Quadratic Speedups in Parallel Sampling from Determinantal Distributions

We study the problem of parallelizing sampling from distributions related to determinants: symmetric, nonsymmetric, and partition-constrained determinantal point processes, as well as planar perfect matchings. For these distributions, the partition function, a.k.a. the count, can be obtained via matrix determinants, a highly parallelizable computation; Csanky proved it is in NC. However, parallel counting does not automatically translate to parallel sampling, as classic reductions between the two are inherently sequential.
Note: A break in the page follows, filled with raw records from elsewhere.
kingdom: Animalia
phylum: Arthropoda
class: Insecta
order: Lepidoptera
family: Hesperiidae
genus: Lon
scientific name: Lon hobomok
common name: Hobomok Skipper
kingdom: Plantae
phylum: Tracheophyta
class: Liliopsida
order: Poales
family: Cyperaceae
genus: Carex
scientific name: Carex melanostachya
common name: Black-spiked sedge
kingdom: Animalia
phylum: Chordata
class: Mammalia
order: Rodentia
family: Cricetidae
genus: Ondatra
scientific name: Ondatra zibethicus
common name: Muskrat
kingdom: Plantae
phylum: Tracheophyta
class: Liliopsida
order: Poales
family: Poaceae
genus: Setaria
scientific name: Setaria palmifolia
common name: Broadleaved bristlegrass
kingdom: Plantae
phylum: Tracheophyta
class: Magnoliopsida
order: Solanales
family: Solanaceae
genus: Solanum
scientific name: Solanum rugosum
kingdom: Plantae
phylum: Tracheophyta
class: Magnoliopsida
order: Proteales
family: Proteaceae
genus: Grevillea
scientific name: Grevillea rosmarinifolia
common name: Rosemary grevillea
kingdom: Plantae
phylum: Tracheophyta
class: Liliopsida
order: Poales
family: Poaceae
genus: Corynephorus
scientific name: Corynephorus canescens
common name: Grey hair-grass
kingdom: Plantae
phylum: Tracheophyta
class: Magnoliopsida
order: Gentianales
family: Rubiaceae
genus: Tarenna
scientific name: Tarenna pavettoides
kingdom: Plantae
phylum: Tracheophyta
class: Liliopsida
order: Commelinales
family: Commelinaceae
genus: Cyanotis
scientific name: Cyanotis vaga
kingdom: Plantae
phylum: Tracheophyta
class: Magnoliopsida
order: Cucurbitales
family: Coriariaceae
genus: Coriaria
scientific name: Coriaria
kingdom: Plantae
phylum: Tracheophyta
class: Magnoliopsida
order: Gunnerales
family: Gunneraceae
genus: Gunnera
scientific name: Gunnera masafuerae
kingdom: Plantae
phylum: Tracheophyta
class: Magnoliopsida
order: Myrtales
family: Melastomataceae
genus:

We show that a nearly quadratic parallel speedup over sequential sampling can be achieved for all the aforementioned distributions. If the distribution is supported on subsets of size $k$ of a ground set, we show how to approximately produce a sample in $\widetilde{O}(k^{\frac{1}{2} + c})$ time with polynomially many processors for any constant $c>0$. In the two special cases of symmetric determinantal point processes and planar perfect matchings, our bound improves to $\widetilde{O}(\sqrt k)$ and we show how to sample exactly in these cases. As our main technical contribution, we fully characterize the limits of batching for the steps of sampling-to-counting reductions. We observe that only $O(1)$ steps can be batched together if we strive for exact sampling, even in the case of nonsymmetric determinantal point processes. However, we show that for approximate sampling, $\widetilde{\Omega}(k^{\frac{1}{2}-c})$ steps can be batched together, for any entropically independent distribution, which includes all mentioned classes of determinantal point processes. Entropic independence and related notions have been the source of breakthroughs in Markov chain analysis in recent years, so we expect our framework to prove useful for distributions beyond those studied in this work.

翻译：我们研究了与行列式相关分布并行采样的问题：包括对称、非对称和分区约束的行列式点过程，以及平面完美匹配。对于这些分布，配分函数（即计数值）可通过矩阵行列式获得，而矩阵行列式计算是高度可并行化的；Csanky已证明该问题属于NC复杂度类。然而，并行计数并不能自动转化为并行采样，因为两类经典归约本质上具有顺序性。我们证明，对于上述所有分布，均能实现较顺序采样近乎二次的并行加速。若分布定义在基集大小为$k$的子集上，我们展示了如何用多项式个处理器在$\widetilde{O}(k^{\frac{1}{2} + c})$时间内近似生成一个样本，其中$c>0$为任意常数。在对称行列式点过程和平面完美匹配这两个特例中，我们的界改进为$\widetilde{O}(\sqrt k)$，并展示了这些情况下如何实现精确采样。作为主要技术贡献，我们完整刻画了采样-计数归约步骤中批处理能力的极限。我们观察到，对于非对称行列式点过程，若寻求精确采样，最多只能将$O(1)$步合并为一批。然而，对于任意熵独立分布（包括所有已提及的行列式点过程类别），我们证明在近似采样中可将$\widetilde{\Omega}(k^{\frac{1}{2}-c})$步合并为一批。熵独立性及相关概念近年来已成为马尔可夫链分析领域的突破性进展来源，我们预期该框架将能够应用于本文研究范围之外的其他分布。